Results and Explanation
Thank you for participating in our study!

The RQ score ranges from 0 (low RQ) to 100 (high RQ). Your RQ score is 85. Such a score is very high.

Risk intelligence can be measured by calculating something called a “calibration curve”. The graph that is displayed above, is your calibration curve

A perfect calibration curve would lie exactly on the diagonal line, so the area between the curve and the diagonal would be zero. Nobody is perfectly calibrated, but people with high risk intelligence come very close to this ideal. For more information about how to interpret your calibration curve, click here.

11 comments:

Daniel said...

I got a 92.

I like the idea of this test. In my work as an engineering consultant, conveying my degree of certainty about various things that I don't have perfect information for is something that I try consciously to improve upon.

This tests for the sort of qualities that should be held in higher regard than certainty.

Russell Blackford said...

Cool, Daniel.

I can't say I'm 100 per cent certain of the validity of this test ;)

But I certainly think it's aiming to test something that's important. Unfortunately, so many people don't want to know about inherent risks in assessments. When I was in legal practice, and before that doing quasi-legal work, I was sometimes criticised for doing what you describe, i.e. trying to convey my degree of confidence in a conclusion. A lot of clients just want to be told: "The law says you can X" or "The law says you can't do X". But in fields such as law any problem worth bringing to a supposed expert is almost bound to have murky aspects.

Scote said...

Doh, the site is Slashdotted! :-(

Lisa said...

I got 100...which I suspect demonstrates how much this test is worth, given my history of foolish and risky decisions like converting to Islam. Then again, once bitten, 10 times shy (in my case).

Anonymous said...

The test really doesn't seem to measure what it claims to measure (namely how good you are at estimating your own certainty). To score high you need to know that answers and know that you know them. If you don't know the answers and know that you don't them you score in the middle even though your estimation of your own abilities is as good as a knowledgeable, confident respondent.

To really measure ability at estimating the risk of being wrong it should be something like asking a battery of questions plus how confident and seeing how close to N% is the proportion of the questions you were N% confident of that you got right (for each N).

Deepak Shetty said...

Im not sure this test is valid (shows I scored a pretty low score , 62).People with good General Knowledge skills will do well which hasn't much to do with risk quotient. I guess the questions shouldn't really be true/false variety if you want to test risk quotient but more probabilistic (e.g. if you have a certain poker hand , how much would you bet and how often do you think you'd win)

Paul said...

If you want to win at the poll, answer one question you know for sure as 100% (say, the capital of Australia question) and assign the rest 50% certainty.

DATASET RECORDS:

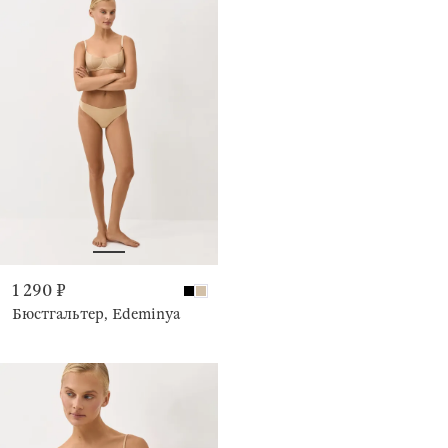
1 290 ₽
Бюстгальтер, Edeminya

---

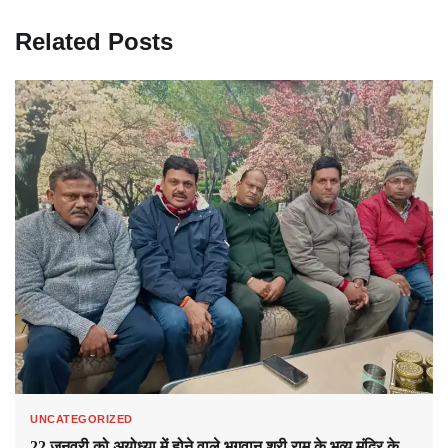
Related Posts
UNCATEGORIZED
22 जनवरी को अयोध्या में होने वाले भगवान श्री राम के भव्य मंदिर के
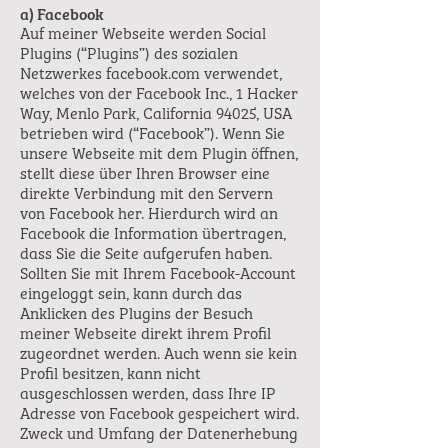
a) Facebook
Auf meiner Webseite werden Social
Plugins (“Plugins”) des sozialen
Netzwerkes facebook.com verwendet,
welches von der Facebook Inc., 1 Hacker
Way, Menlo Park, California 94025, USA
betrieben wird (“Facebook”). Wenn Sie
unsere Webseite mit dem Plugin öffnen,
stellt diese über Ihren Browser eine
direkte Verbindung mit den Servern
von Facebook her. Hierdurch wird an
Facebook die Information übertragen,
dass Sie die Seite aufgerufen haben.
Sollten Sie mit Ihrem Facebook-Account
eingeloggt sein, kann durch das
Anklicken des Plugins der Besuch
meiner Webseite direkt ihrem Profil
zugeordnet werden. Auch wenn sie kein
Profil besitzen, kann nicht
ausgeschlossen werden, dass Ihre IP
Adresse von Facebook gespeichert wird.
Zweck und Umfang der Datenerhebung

WHAT TO WORK ON:
1. On the RQ results page, what range can the RQ score take?
2. Reproduce word for word the part of the RQ results page starting with "This tests for" and going on through "Scote said...".
The rows have no connection to the RQ results page.

EXERCISE RESULTS:
1. It ranges from 0 (low RQ) to 100 (high RQ).

2.
This tests for the sort of qualities that should be held in higher regard than certainty.

Russell Blackford said...

Cool, Daniel.

I can't say I'm 100 per cent certain of the validity of this test ;)

But I certainly think it's aiming to test something that's important. Unfortunately, so many people don't want to know about inherent risks in assessments. When I was in legal practice, and before that doing quasi-legal work, I was sometimes criticised for doing what you describe, i.e. trying to convey my degree of confidence in a conclusion. A lot of clients just want to be told: "The law says you can X" or "The law says you can't do X". But in fields such as law any problem worth bringing to a supposed expert is almost bound to have murky aspects.

Scote said...